Sugimoto Aoi, Koike Tatsuki, Kuboki Yuya, Komaba Sumika, Kosono Shuhei, Aswathy Maniyamma, Anzai Itsuki, Watanabe Tokiko, Toshima Kazunobu, Takahashi Daisuke
Department of Applied Chemistry, Faculty of Science and Technology, Keio University, 3-14-1 Hiyoshi, Kohoku-ku, Yokohama, 223-8522, Japan.
Department of Molecular Virology, Research Institute for Microbial Diseases, Osaka University, 3-1 Yamadaoka, Suita, Osaka, 565-0871, Japan.
Angew Chem Int Ed Engl. 2025 Feb 3;64(6):e202411760. doi: 10.1002/anie.202411760. Epub 2024 Nov 9.
Heparan sulfate (HS) is ubiquitous on cell surfaces and is used as a receptor by many viruses including SARS-CoV-2. However, increased activity of the inflammatory enzyme heparanase (HPSE), which hydrolyses HS, in patients with COVID-19 not only increases the severity of symptoms but also may facilitate the spread of the virus by degrading HS on the cell surface. Therefore, synthetic HPSE blockades, which can bind to SARS-CoV-2 spike protein (SARS-CoV-2-S) and inhibit viral entry, have attracted much attention. This study investigated the development of a new dual-targeting antiviral agent against HPSE and SARS-CoV-2-S using fucoidan as a structural motif. It was found that all-sulfated fucoidan derivative 10, which exhibited the highest binding affinity to SARS-CoV-2-S among 13 derivatives, also showed the highest inhibitory activity against HPSE. Based on this, a newly designed and synthesized fucoidan analogue 16, in which the octyl group of 10 was changed to a cholestanyl group, was found to show approximately 3 times higher activity than 10 but did not inhibit factor Xa associated with undesired anticoagulant effects. The binding affinity of 16 to SARS-CoV-2-S was significantly increased approximately 400-fold over that of 10. The binding of 16 to SARS-CoV-2-S inhibited the binding between SARS-CoV-2-S and heparin and between SARS-CoV-2-S and ACE2. Furthermore, 16 effectively inhibited infection by the SARS-CoV-2 Wuhan strain and two Omicron subvariants.

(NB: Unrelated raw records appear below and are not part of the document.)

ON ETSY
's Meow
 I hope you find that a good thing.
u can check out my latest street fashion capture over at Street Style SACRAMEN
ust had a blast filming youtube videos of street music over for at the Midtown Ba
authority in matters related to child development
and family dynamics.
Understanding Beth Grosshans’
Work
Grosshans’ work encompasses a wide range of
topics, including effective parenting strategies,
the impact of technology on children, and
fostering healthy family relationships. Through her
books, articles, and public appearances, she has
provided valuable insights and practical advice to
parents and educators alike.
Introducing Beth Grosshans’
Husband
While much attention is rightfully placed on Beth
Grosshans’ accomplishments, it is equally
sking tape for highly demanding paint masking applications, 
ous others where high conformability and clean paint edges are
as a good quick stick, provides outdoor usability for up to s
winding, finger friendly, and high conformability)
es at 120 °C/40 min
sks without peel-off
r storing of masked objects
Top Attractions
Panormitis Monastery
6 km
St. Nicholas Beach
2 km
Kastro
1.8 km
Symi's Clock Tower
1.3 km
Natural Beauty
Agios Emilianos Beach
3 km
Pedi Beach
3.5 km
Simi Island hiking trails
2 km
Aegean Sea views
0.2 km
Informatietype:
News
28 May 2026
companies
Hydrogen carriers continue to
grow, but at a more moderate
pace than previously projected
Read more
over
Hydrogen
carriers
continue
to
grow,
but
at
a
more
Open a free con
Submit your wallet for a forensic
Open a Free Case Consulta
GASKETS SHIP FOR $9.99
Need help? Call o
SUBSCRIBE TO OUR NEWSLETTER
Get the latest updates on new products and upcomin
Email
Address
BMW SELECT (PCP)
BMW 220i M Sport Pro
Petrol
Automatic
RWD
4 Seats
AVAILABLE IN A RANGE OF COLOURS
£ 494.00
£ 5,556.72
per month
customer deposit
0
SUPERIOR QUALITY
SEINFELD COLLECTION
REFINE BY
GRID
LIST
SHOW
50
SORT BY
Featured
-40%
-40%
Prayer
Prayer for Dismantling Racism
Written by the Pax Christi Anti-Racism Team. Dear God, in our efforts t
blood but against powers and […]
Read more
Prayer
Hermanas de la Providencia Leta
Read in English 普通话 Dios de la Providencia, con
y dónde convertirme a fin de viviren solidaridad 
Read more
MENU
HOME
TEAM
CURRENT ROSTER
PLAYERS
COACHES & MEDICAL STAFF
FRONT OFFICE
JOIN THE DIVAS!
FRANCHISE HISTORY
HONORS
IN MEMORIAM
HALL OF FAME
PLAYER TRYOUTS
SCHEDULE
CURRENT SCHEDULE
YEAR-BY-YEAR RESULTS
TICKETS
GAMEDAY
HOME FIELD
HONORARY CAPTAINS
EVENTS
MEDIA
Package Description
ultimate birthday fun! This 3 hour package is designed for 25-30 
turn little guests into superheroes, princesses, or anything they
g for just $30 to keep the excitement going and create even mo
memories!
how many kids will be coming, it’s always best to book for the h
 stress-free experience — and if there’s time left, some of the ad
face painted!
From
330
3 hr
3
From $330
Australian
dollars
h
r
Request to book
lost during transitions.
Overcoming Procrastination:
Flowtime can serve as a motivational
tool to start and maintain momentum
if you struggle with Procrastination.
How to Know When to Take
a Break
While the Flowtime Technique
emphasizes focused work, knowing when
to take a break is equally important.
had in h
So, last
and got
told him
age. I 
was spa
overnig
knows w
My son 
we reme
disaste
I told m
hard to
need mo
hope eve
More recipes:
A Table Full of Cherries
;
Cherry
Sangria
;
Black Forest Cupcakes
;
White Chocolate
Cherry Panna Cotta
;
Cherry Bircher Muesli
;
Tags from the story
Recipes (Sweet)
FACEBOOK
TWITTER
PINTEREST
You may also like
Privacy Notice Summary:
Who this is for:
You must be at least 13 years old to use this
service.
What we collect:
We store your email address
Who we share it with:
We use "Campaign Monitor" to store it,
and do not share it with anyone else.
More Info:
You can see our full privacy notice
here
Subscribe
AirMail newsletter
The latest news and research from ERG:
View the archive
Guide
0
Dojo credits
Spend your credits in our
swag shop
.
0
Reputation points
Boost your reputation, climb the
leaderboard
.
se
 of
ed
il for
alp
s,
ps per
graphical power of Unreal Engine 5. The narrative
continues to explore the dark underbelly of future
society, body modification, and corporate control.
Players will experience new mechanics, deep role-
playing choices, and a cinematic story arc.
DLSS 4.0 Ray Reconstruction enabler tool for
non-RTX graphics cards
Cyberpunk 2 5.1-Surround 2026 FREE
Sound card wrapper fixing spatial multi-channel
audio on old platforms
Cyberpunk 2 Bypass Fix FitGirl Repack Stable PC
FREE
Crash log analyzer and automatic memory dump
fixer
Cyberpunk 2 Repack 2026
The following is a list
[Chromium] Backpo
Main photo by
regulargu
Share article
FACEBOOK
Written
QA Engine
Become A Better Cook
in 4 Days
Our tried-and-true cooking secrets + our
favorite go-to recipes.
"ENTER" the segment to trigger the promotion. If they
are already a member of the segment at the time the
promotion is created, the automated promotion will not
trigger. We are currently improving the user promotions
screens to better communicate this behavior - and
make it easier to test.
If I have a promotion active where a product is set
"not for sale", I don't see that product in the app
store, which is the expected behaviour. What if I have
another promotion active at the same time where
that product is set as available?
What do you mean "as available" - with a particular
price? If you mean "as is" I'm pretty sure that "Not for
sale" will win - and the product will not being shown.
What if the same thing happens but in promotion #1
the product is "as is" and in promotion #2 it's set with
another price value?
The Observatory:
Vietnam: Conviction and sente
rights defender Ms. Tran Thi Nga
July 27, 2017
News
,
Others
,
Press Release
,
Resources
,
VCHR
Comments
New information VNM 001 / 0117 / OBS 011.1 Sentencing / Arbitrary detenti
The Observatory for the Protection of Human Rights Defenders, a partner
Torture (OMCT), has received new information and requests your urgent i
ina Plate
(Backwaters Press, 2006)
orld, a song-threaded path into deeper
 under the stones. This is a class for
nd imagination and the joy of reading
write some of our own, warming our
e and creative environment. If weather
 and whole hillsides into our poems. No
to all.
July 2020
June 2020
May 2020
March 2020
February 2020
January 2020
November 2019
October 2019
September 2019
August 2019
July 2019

硫酸乙酰肝素(HS)广泛存在于细胞表面,被包括严重急性呼吸综合征冠状病毒2(SARS-CoV-2)在内的许多病毒用作受体。然而,在2019冠状病毒病(COVID-19)患者中,水解HS的炎性酶乙酰肝素酶(HPSE)活性增加,不仅会加重症状的严重程度,还可能通过降解细胞表面的HS促进病毒传播。因此,能够与SARS-CoV-2刺突蛋白(SARS-CoV-2-S)结合并抑制病毒进入的合成HPSE阻滞剂备受关注。本研究以岩藻依聚糖为结构基序,研究了一种新型的针对HPSE和SARS-CoV-2-S的双靶点抗病毒药物的开发。研究发现,在13种衍生物中,对SARS-CoV-2-S表现出最高结合亲和力的全硫酸化岩藻依聚糖衍生物10,对HPSE也表现出最高的抑制活性。基于此,新设计并合成的岩藻依聚糖类似物16,其10的辛基被改为胆甾烷基,活性比10高约3倍,但不抑制与不良抗凝作用相关的因子Xa。16与SARS-CoV-2-S的结合亲和力比10显著提高了约400倍。16与SARS-CoV-2-S的结合抑制了SARS-CoV-2-S与肝素以及SARS-CoV-2-S与血管紧张素转换酶2(ACE2)之间的结合。此外,16有效抑制了SARS-CoV-2武汉株和两种奥密克戎亚变体的感染。